Die Welt endet nicht hinterm Deich. Ein blau-marmorierter Himmel wölbt sich über dem flachen Land; Feenschleier filtern das Sonnenlicht. Hinter dem Gürtel grünbrauner Quellerpflanzen regiert die Farbe grau. Wie mit dem Pinsel sind die Priele durch den Schlick gezogen, der im Licht der tief stehenden Sonne ölig-silbern schimmert. Nichts als Pfützen und Matsch, durchbrochen von ein paar Büscheln Seegräsern, die dem Zwitterwesen aus Land und Meer Halt zu geben scheinen.
Eine amphibische Landschaft
Weit hinten, am Horizont zeichnen sich die blassen Konturen der Inseln und Halligen ab. Das Meer ist mal da, mal nicht – das macht den Charakter dieser amphibischen Landschaft aus, die sich vom niederländischen Den Helder über die deutsche Nordeseeküste bis in die dänische Ho Bugt erstreckt.
Ist das Wasser weg, blickt der neugierige Wattwanderer auf den Meeresboden, auf schaumgeränderte Sandbänke, auf die blubbernden Ergüsse der Herzmuscheln und auf Spaghetti-Haufen, die von der Anwesenheit des Wappentiers der stillen Landschaft künden, des Wattwurms.
Oberflächlich betrachtet scheint der Küstenstreifen nur toter Schlick zu sein, doch der Eindruck täuscht: Im Wattenmeer ist mehr los als im tropischen Regenwald. Deshalb erklärte die Unesco das 11 500 Quadratkilometer große Gebiet vor zehn Jahren zum Weltnaturerbe.

Aufgabe 1 — Prüfen Sie, ob die Aussagen (a), (b) und (c) mit dem Text über das Wattenmeer übereinstimmen, und antworten Sie jeweils mit Ja oder Nein samt den ausschlaggebenden Worten des Textes als wörtliches Zitat. (a) Die Landschaft reicht bis in die dänische Ho Bugt. (b) Das Gebiet umfasst 11 500 Quadratkilometer. (c) Als Wappentier der Landschaft gilt die Herzmuschel.
Aufgabe 2 — Schreiben Sie aus dem Text über das Wattenmeer den Abschnitt wortgetreu ab, der mit den Worten „Die Welt endet“ beginnt und nach den Worten „Ho Bugt erstreckt.“ endet.
Aufgabe 3 — Welche Organisation hat das Gebiet laut dem Text über das Wattenmeer zum Weltnaturerbe erklärt?
Die anschließenden Zeilen sind eigenständiges Material und gehören nicht zum Text über das Wattenmeer.

Die Daten —
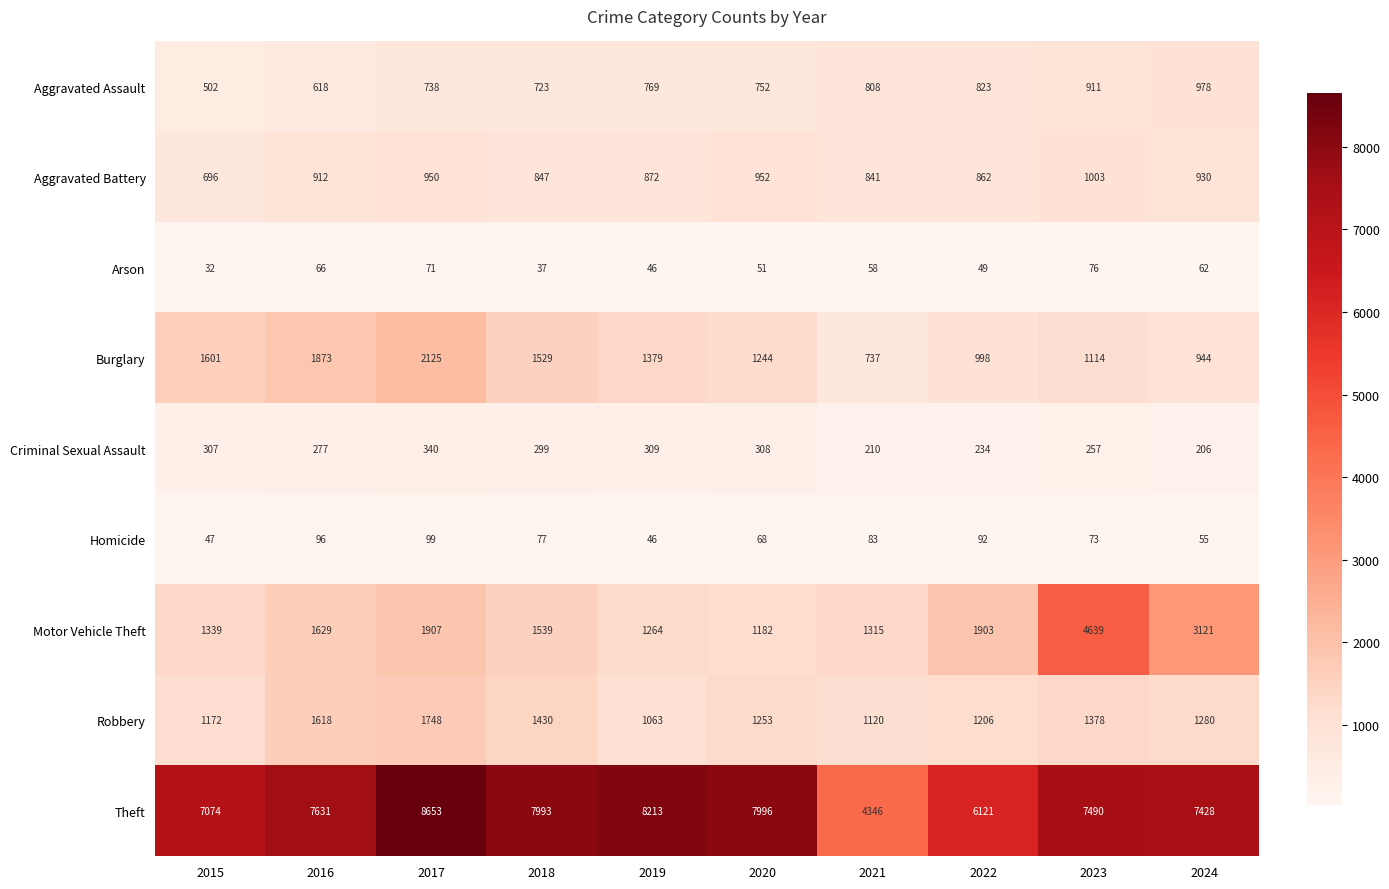

What is the lowest value of the Theft series?

4346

Lösung 1 —
(a) Ja: „bis in die dänische Ho Bugt erstreckt“
(b) Ja: „das 11 500 Quadratkilometer große Gebiet“
(c) Nein: „des Wappentiers der stillen Landschaft künden, des Wattwurms“

Lösung 2 —
Die Welt endet nicht hinterm Deich. Ein blau-marmorierter Himmel wölbt sich über dem flachen Land; Feenschleier filtern das Sonnenlicht. Hinter dem Gürtel grünbrauner Quellerpflanzen regiert die Farbe grau. Wie mit dem Pinsel sind die Priele durch den Schlick gezogen, der im Licht der tief stehenden Sonne ölig-silbern schimmert. Nichts als Pfützen und Matsch, durchbrochen von ein paar Büscheln Seegräsern, die dem Zwitterwesen aus Land und Meer Halt zu geben scheinen.
Eine amphibische Landschaft
Weit hinten, am Horizont zeichnen sich die blassen Konturen der Inseln und Halligen ab. Das Meer ist mal da, mal nicht – das macht den Charakter dieser amphibischen Landschaft aus, die sich vom niederländischen Den Helder über die deutsche Nordeseeküste bis in die dänische Ho Bugt erstreckt.

Lösung 3 — Die Unesco.